General News, Technical

Choosing the correct grade of stainless steel for your piping system requires (at the very least) information about the temperature, pH and chemical composition of the contents.  One of the most important items of the chemical composition is how much chloride (salt) is present.  Analysis reports often give the concentration as milligrams per litre (mg/L) or sometimes as parts per million (ppm) of Cl.  However, Cl is also the symbol used for the element chlorine.

So what is the difference?

Chlorine is a poisonous, yellowish green gas which readily dissolves in water to give a strong disinfectant or bleach.  The strength of a bleach solution is sometimes measured by the “available chlorine” or “free chlorine”.  Swimming pools are usually treated with dilute hypochlorite solutions which produce a few parts per million (ppm) of chlorine.  This acts as a strong, oxidising biocide.  Drinking water is normally treated to give a residual of 0.2 to 0.5 mg/L of chlorine.  (There are also other disinfection methods such as chloramine or ozone.) The Australian Drinking Water Guidelines (ADWG) limits the amount of Chlorine in potable water to a maximum of 0.5mg/L or 0.5ppm.

Chlorine is very aggressive to stainless steels.  The Nickel Institute guidelines for continuous exposure at ambient temperatures (~20˚C) and neutral pH (~ pH7), are that 304 can cope with 2ppm chlorine and 316 ~5ppm chlorine.  Higher limits are suitable if a flushing schedule is introduced to the project. In alkaline solutions (pH>7) higher concentrations are possible but this does not help much in swimming pools or drinking water.  Chlorine frequently causes corrosion problems in Stainless Steel.  Chlorine attack can occur with bleach laden washdown water if pools of water form in drains which are usually empty.  Chlorine concentrations in droplets or water films immediately above a still pool or water tank can be higher than the chlorine level in the bulk water. When dosing concentrated chlorine into pipes or tanks, it must be well mixed otherwise concentrated streams will eat out downstream elbows or tank walls near the chlorine inlet.
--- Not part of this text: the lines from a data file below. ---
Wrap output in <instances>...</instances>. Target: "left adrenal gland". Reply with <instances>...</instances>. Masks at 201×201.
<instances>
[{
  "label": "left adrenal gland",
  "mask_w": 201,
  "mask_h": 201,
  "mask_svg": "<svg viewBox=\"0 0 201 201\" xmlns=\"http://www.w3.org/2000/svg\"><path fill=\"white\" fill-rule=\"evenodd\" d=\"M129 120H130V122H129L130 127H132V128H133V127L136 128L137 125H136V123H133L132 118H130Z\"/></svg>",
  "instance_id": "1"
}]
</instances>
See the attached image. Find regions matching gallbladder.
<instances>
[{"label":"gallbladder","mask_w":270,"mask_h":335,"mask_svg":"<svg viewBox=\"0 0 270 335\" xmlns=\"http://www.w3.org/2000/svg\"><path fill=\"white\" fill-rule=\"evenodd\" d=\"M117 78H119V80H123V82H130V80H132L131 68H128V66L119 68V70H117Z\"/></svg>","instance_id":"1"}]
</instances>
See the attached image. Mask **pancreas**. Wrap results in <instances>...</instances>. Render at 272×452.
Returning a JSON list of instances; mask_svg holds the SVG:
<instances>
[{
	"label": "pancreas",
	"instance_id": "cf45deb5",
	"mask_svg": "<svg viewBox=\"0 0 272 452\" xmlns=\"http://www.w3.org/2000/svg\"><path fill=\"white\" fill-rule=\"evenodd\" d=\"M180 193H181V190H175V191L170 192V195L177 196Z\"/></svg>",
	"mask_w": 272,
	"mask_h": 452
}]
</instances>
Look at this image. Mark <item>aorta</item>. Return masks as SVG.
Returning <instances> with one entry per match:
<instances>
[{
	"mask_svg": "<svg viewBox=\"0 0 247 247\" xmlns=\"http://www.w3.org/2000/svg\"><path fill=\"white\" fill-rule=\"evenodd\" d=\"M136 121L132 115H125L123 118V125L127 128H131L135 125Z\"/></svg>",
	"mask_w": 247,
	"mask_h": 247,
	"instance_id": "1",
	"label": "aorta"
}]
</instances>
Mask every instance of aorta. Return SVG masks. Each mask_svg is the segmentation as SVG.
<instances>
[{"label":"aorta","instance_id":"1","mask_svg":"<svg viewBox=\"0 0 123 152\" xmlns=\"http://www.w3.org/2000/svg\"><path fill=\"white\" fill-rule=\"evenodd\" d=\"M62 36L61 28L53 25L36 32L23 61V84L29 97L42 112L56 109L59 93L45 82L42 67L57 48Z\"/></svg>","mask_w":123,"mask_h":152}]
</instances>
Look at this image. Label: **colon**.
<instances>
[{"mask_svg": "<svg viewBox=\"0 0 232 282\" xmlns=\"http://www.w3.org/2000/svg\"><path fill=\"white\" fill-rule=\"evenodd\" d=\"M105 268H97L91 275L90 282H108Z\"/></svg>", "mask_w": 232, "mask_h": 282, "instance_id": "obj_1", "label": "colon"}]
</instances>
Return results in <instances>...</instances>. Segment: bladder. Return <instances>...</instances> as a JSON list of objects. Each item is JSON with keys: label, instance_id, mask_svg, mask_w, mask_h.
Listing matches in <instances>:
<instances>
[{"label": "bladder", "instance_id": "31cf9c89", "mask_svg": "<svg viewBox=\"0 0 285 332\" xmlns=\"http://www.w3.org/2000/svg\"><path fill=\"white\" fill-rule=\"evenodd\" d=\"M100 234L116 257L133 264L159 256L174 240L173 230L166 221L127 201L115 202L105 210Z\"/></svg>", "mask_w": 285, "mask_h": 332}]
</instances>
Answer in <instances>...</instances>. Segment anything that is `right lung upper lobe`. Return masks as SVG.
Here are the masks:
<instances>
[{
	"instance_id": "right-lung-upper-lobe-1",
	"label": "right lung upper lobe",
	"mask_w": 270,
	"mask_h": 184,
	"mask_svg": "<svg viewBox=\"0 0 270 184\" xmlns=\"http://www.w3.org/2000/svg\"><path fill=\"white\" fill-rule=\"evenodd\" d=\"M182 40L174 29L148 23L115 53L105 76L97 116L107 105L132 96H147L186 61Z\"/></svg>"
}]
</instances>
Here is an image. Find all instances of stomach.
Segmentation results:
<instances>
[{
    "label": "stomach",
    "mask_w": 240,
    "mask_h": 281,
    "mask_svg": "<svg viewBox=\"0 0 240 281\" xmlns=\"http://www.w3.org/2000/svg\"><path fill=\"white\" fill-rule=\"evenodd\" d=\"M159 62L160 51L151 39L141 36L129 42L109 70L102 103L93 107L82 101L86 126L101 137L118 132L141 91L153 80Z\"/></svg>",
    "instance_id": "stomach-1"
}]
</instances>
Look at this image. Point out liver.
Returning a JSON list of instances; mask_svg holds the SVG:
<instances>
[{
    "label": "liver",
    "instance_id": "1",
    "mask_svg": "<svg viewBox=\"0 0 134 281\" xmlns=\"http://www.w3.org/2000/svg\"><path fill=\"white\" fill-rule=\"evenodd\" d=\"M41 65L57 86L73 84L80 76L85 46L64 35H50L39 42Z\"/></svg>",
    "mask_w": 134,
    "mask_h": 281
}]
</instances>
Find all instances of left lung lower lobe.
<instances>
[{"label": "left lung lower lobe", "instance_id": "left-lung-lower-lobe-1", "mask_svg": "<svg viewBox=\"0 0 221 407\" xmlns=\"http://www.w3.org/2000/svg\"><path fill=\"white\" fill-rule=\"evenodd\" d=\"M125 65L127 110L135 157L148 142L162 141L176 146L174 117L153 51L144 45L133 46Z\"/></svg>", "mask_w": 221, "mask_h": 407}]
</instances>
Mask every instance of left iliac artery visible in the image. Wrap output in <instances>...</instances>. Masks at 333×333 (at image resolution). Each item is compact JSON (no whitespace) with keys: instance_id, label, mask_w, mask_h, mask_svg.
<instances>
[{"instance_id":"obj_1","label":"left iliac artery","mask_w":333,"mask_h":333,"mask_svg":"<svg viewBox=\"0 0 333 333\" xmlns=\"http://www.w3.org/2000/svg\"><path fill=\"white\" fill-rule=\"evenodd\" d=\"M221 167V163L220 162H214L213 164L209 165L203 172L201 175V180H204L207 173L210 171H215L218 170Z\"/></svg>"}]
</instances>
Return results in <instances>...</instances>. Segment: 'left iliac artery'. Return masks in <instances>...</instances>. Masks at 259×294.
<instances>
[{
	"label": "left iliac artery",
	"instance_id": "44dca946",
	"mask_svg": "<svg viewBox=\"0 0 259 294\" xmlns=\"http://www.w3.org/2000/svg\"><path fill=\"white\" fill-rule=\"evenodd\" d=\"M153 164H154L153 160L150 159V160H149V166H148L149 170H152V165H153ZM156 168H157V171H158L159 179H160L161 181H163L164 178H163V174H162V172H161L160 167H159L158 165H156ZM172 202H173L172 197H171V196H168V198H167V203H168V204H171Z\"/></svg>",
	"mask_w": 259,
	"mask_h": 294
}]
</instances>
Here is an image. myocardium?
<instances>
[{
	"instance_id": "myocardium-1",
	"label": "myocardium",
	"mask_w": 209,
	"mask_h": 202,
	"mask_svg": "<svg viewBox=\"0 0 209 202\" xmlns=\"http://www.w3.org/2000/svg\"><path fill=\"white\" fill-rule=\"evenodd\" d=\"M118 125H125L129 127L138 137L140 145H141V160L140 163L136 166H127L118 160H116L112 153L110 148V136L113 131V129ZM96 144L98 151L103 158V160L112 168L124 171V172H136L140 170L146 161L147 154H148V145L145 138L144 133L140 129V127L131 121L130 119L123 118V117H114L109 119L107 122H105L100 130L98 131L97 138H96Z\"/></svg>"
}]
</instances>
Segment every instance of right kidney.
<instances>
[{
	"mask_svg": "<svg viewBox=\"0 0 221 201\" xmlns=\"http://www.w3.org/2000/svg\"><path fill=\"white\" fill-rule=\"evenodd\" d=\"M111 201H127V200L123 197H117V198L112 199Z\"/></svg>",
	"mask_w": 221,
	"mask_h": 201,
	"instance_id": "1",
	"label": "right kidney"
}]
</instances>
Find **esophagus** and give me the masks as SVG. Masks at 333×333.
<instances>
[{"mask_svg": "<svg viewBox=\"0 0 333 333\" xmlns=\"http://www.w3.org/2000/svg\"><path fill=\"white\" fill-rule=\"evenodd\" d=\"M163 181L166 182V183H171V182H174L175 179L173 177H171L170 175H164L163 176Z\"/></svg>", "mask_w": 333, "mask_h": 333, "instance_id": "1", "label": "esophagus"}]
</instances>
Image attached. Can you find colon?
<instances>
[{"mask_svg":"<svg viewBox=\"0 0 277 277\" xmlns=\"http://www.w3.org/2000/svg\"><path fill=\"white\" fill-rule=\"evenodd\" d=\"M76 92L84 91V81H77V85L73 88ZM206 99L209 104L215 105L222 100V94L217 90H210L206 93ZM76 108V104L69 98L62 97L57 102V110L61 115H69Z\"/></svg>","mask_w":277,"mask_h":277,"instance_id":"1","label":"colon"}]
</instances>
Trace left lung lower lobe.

Much higher concentrations can be used for short periods as the attack on the stainless steel must initiate and form a stable pit for failure to occur.  The American Water and Wastewater Association permits 25ppm for 24 hours in cases of emergency disinfection.  The food industry can use up to 100ppm in hot water for minutes followed by rinsing and/or passivation.  It is an effective biocide because the kill rate depends on (exposure time) * (concentration of biocide) but the stainless steel is resistant to the chlorine for the relatively short, high concentration exposure.

And what about chlorides?

Chloride occurs naturally in drinking water and ranges from less than 10mg/L in Melbourne to more than 200mg/L in Adelaide. Chloride is not oxidising and is not a biocide.  The most common form is sodium chloride.  Seawater is about 3% sodium chloride although there are other compounds.  Nickel Institute guidelines for continuous exposure at neutral pH and ambient temperatures permit chloride levels of 200ppm for 304, 1000ppm for 316 and 3600 ppm for 2205 duplex.  The guidelines allow for the presence of crevices (such as bolt heads, flanges or deposits) but assume that the surface has been passivated. In alkaline environments (pH>7) higher chloride levels can be tolerated.  Higher temperatures reduce the permissible chloride level. Temperatures over 60˚C are not recommended for 304 or 316 as they are at risk of sudden failure from chloride stress corrosion cracking. Teh chart below demonstrates the effects of temperature on allowable chlorides.

Summary

Chlorine and chloride are different forms of the same element but with vastly different effects on stainless steel.  Chlorine is bleach and stainless steels can only tolerate exposure to a few ppm continuously.  Chloride is part of the salt in natural waters and even 304 can cope with a few hundred ppm at ambient temperatures and pH~7.